Ms. Moten, MPH, CDP: I think in large part on the temporary nurse aides and how people have gone and gotten the certification to be able to work in facilities but may not have all the credentials, I think from a logistical standpoint just simply put, we could allow families to take these same types of trainings, trainings toward infection control and universal precautions and allow for the designation of an essential caregiver so that they’re able to be in there and they’re able to come in and help supplement the care that staff may not be able to provide. Allow these people who are going to see their families dialy and weekly prior to COVID, and so I think this is just one of many solutions that we can look at across the board, and working through that, they’d still be held to the same requirements as staffing in terms of testing and ideally vaccination.

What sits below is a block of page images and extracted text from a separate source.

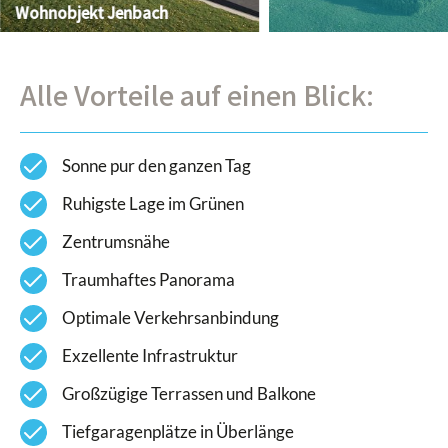
Wohnobjekt Jenbach
Alle Vorteile auf einen Blick:
check
Sonne pur den ganzen Tag
check
Ruhigste Lage im Grünen
check
Zentrumsnähe
check
Traumhaftes Panorama
check
Optimale Verkehrsanbindung
check
Exzellente Infrastruktur
check
Großzügige Terrassen und Balkone
check
Tiefgaragenplätze in Überlänge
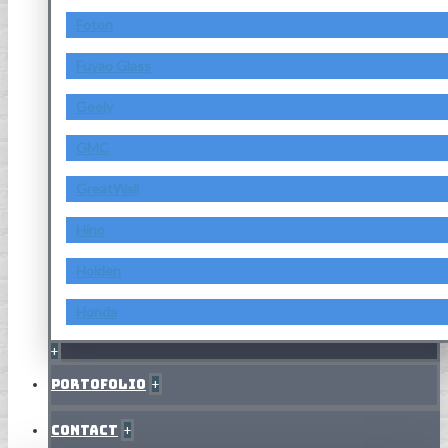
Foton
Fuyao Glass
Geely
GMC
GreatWall
Hino
Holden
Honda
+
Portofolio
+
Contact
+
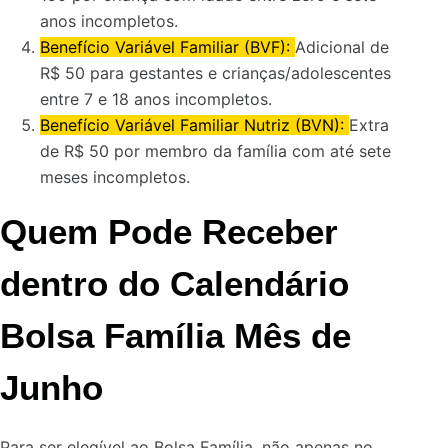
anos incompletos.
Benefício Variável Familiar (BVF):
Adicional de
R$ 50 para gestantes e crianças/adolescentes
entre 7 e 18 anos incompletos.
Benefício Variável Familiar Nutriz (BVN):
Extra
de R$ 50 por membro da família com até sete
meses incompletos.
Quem Pode Receber
dentro do Calendário
Bolsa Família Mês de
Junho
Para ser elegível ao Bolsa Família, não apenas no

Dr. Konetzka: I’ll just add that the essential caregiver programs that were just mentioned, a handful of states at least implemented these even before the CDC opened up guidance about visits, and those may serve as a model for how we should be moving as a country. Those are programs in which some family members could go in on a regular basis, and they took all the precautions that staff took, and I think those were generally very successful.

On utilizing best practices from COVID-19 precautions going forward

Lankford: We’ll still have tough flu seasons in the days ahead, and obviously a really difficult flu can have a catastrophic effect inside of a long-term care facility as well. Would you recommend some of these same processes be carried over into a difficult flu season as well for individuals in long-term care?

Dr. Konetzka: Perhaps, but I think it’s important to remember that reducing physical risk is not the only goal here. We need to find the right balance between quality of life and seeing family and friends and reducing physical risk. I think the goal is probably not zero risk. The goal is to find the right balance.

Lankford: I’m glad to be able to hear you say that because there does seem to be a concern about trying to, how do we get to zero risk, and zero risk has a lot of emotional damage on a lot of families and a lot of individuals and their isolation. So many individuals that I interact with will say things like, ‘I have been waiting for ten months, and I’ve thought in my head over and over, once I get the vaccine this’ll be different,’ and they’re experiencing right now nothing different for them, and they’ve had the vaccine.